The Remote Procedure Call (RPC) is a protocol used by the Windows operating system. It's based on an RPC protocol from the Open Software Foundation, but it's the Microsoft-specific parts that are afflicted with vulnerabilities. The Distributed Component Model (DCOM), previously called Network Object Linking and Embedding (OLE), is a service that allows software on one computer to communicate directly with software on other computers over a network. In short, DCOM RPC in Windows allows a program on one machine to run code on another machine. To do so, a Windows computer must first listen on a dedicated port, usually 135.
The Microsoft touch
Microsoft added DCOM to Windows NT, and eventually to Windows 95, around 1996. Previously, OLE was primarily used on a single computer and for relatively simple tasks, such as allowing Excel to import text from Word.

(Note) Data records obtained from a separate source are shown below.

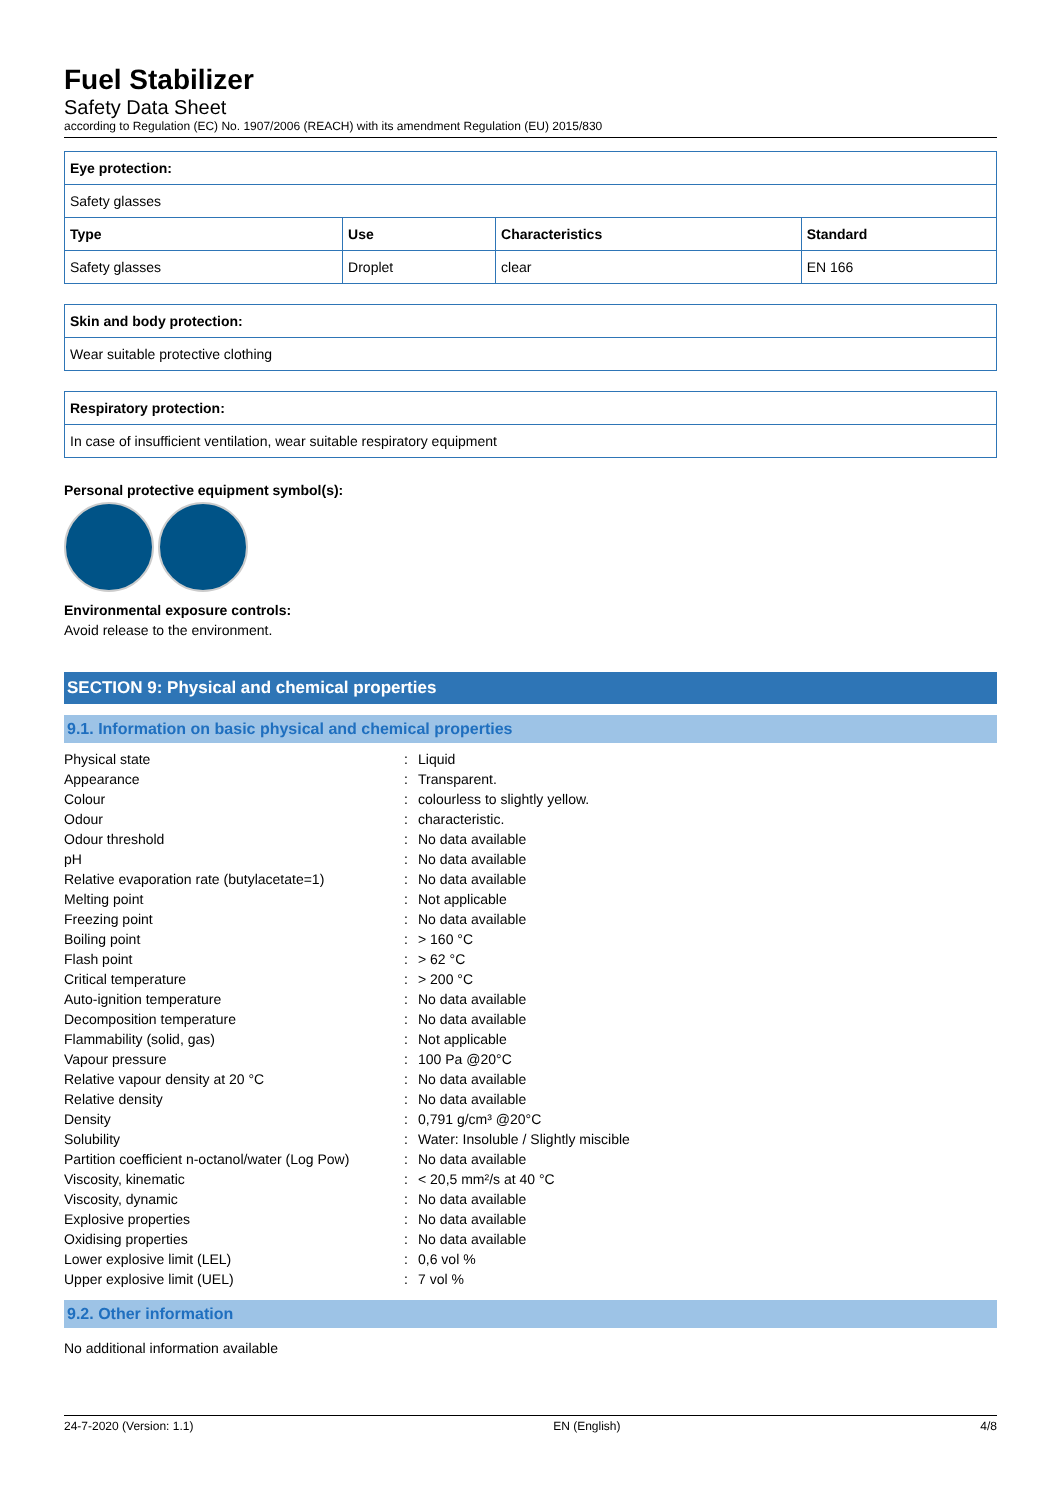Fuel Stabilizer
Safety Data Sheet
according to Regulation (EC) No. 1907/2006 (REACH) with its amendment Regulation (EU) 2015/830
| Eye protection: | | | |
| --- | --- | --- | --- |
| Safety glasses | | | |
| Type | Use | Characteristics | Standard |
| Safety glasses | Droplet | clear | EN 166 |
| Skin and body protection: |
| --- |
| Wear suitable protective clothing |
| Respiratory protection: |
| --- |
| In case of insufficient ventilation, wear suitable respiratory equipment |
Personal protective equipment symbol(s):
Environmental exposure controls:
Avoid release to the environment.
SECTION 9: Physical and chemical properties
9.1. Information on basic physical and chemical properties
| Physical state | : | Liquid |
| Appearance | : | Transparent. |
| Colour | : | colourless to slightly yellow. |
| Odour | : | characteristic. |
| Odour threshold | : | No data available |
| pH | : | No data available |
| Relative evaporation rate (butylacetate=1) | : | No data available |
| Melting point | : | Not applicable |
| Freezing point | : | No data available |
| Boiling point | : | > 160 °C |
| Flash point | : | > 62 °C |
| Critical temperature | : | > 200 °C |
| Auto-ignition temperature | : | No data available |
| Decomposition temperature | : | No data available |
| Flammability (solid, gas) | : | Not applicable |
| Vapour pressure | : | 100 Pa @20°C |
| Relative vapour density at 20 °C | : | No data available |
| Relative density | : | No data available |
| Density | : | 0,791 g/cm³ @20°C |
| Solubility | : | Water: Insoluble / Slightly miscible |
| Partition coefficient n-octanol/water (Log Pow) | : | No data available |
| Viscosity, kinematic | : | < 20,5 mm²/s at 40 °C |
| Viscosity, dynamic | : | No data available |
| Explosive properties | : | No data available |
| Oxidising properties | : | No data available |
| Lower explosive limit (LEL) | : | 0,6 vol % |
| Upper explosive limit (UEL) | : | 7 vol % |
9.2. Other information
No additional information available
24-7-2020 (Version: 1.1) EN (English) 4/8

When an early Windows computer was first hooked up to a network, however, these associations were strained as files were shared and sent to other computers elsewhere on the network. DCOM allowed Windows applications to share objects no matter where the original objects were stored.
The problem is that RPC, like other services that use DCOM, is turned on by default for all Windows versions, whether or not you are working on a network. Also, when your system is connected to the Internet, DCOM makes Windows automatically listen on port 135 (and others) for remote signals. This means that a hacker need only construct a special message and aim it at port 135 on your Windows computer to cause a buffer-overflow error. The buffer overflow, in turn, could replace part of a program's original code with new code.
That's how a hacker could use this flaw to take over your computer remotely. Upon seizing control of your computer, a hacker could then reformat the hard drive, use the computer to damage other computers or steal personal data (note: this description makes it sound easier than it truly is to execute).
What can you do to protect yourself? The best solution is to download and install the patches for these new RPC flaws immediately, which you can do at the Windows Update site. More information can be found on Microsoft's Protect Your PC page. For added safety, we also recommend installing a personal firewall if you haven't already. Windows XP includes a nominal personal firewall, but we recommend the free version of ZoneAlarm. If you like what you see (the user interface is intuitive and easy to use), consider buying the full version, ZoneAlarm Pro 4.0, to get maximum protection and extra features, such as pop-up killers.
These days, we consider a personal firewall, along with anti-virus software, to be a requirement if you connect your PC to the Internet. There are 65,000 ports on a computer, of which the DCOM RPC protocol uses 8. Activity on any of these ports could signal the presence of a new RPC-based worm. But without a firewall, you'd never know the worm was attacking your system. Now, you can't say you weren't warned.